Only the lines from the start of the entries up to and including the line with "out in the wild." should be written out, exactly as they stand.

===== Given information

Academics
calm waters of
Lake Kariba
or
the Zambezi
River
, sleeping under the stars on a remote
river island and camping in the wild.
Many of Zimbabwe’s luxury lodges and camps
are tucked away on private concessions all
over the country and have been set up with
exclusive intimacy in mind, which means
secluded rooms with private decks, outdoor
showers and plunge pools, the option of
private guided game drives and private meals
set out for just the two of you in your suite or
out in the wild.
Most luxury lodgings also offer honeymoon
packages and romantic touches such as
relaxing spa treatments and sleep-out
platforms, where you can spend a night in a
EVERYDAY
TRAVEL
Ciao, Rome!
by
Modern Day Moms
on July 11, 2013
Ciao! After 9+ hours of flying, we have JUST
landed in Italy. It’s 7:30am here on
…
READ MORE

==========

> _Written answer_:
Academics
calm waters of
Lake Kariba
or
the Zambezi
River
, sleeping under the stars on a remote
river island and camping in the wild.
Many of Zimbabwe’s luxury lodges and camps
are tucked away on private concessions all
over the country and have been set up with
exclusive intimacy in mind, which means
secluded rooms with private decks, outdoor
showers and plunge pools, the option of
private guided game drives and private meals
set out for just the two of you in your suite or
out in the wild.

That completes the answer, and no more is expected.